Unhappy update on Bitty, the Emaciated Dog (heartworms are bad AND preventable)
Jan 26, 2009
She did great for a few days and was so happy. Her foster loved on her every minute she could and Bitty seemed so grateful.
She took a turn for the worse on Friday and her recheck revealed that her body had eaten up all of her red blood cells so she was dangerously anemic again. In fact, she would not make it through the night without another blood transfusion. Thankfully, there was another dog, The Donald, who willingly gave his blood to Bitty. She seemed to take it well overnight and her gums became pink again. We were hoping that the Lyme Disease type illness had just been so chronic that it would take awhile to respond to the antibiotics (sometimes it can take 2 weeks to respond). But as her symptoms progressed, it became more and more obvious that she might be suffering from a disease called Caval Syndrome.

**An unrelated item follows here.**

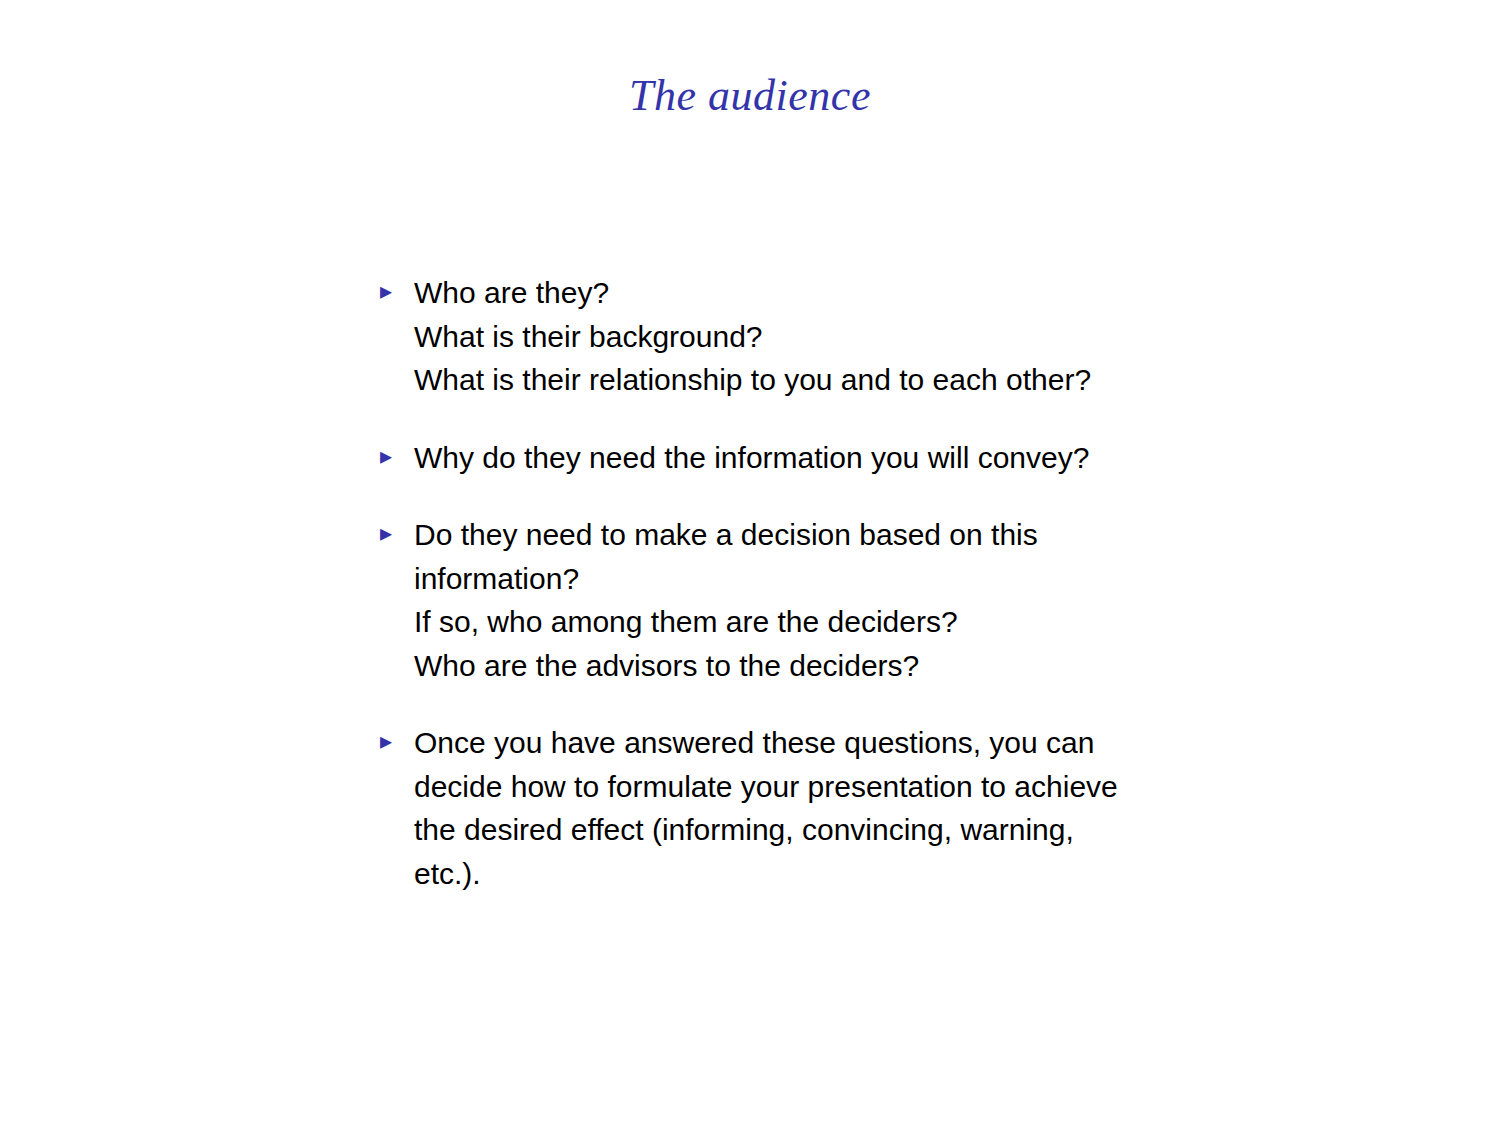The audience
Who are they? What is their background? What is their relationship to you and to each other?
Why do they need the information you will convey?
Do they need to make a decision based on this information? If so, who among them are the deciders? Who are the advisors to the deciders?
Once you have answered these questions, you can decide how to formulate your presentation to achieve the desired effect (informing, convincing, warning, etc.).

Caval Syndrome is caused by heartworms. Heartworms that get lodged in a bad place of the heart and cause the valves to be obstructed. The obstruction causes the red blood cells to get destroyed because of the turbulence of the blood past the worms through the heart. It also causes heart failure. Usually it causes death within hours of lodging in that part of the heart. In her case, it was not so fast. Robyn, our volunteer ultrasonographer extraordinaire, was able to confirm our morbid suspicion.
So we were faced with euthanizing her. Our vet team, Lindsay McCay, Palmer Neuhaus, Ellen Jefferson, and Robyn Roberts, all gathered and gave up their entire Saturday evening to try a long shot: manually extract the heartworms from her jugular vein. Although we were able to get about 10-15 worms out, we were able to see via ultrasound that there were still at least 50 in there. We tried for 3 hours with no further success.
She was put to sleep without waking her up. There are 2 things that make this less hearbreaking than it could be (a poor dog being neglected her entire life and dying a terrible preventable death is heartbreaking!).
1. She got to experience love with Jodi, her fabulous foster. Jodi sat with her on the couch for 5 days (whenever she was not at work) and just held her as she recovered. Even when she was so weak, she tried to follow Jodi out of the vet clinic when Jodi was visiting the last day of Bitty's life.
2. There was literally nothing else we could have done for her.
The lesson is that heartworms are preventable for a few dollars a month. There are great organizations in Austin that assist people who can't afford regular vet clinics like Animal Trustees of Austin and Emancipet.
Poor Bitty might have lived a long healthy life if someone either knew about or cared about heartworms. Maybe someone will see this and save a life by putting their dog back on prevention. Then her death won't be totally for naught.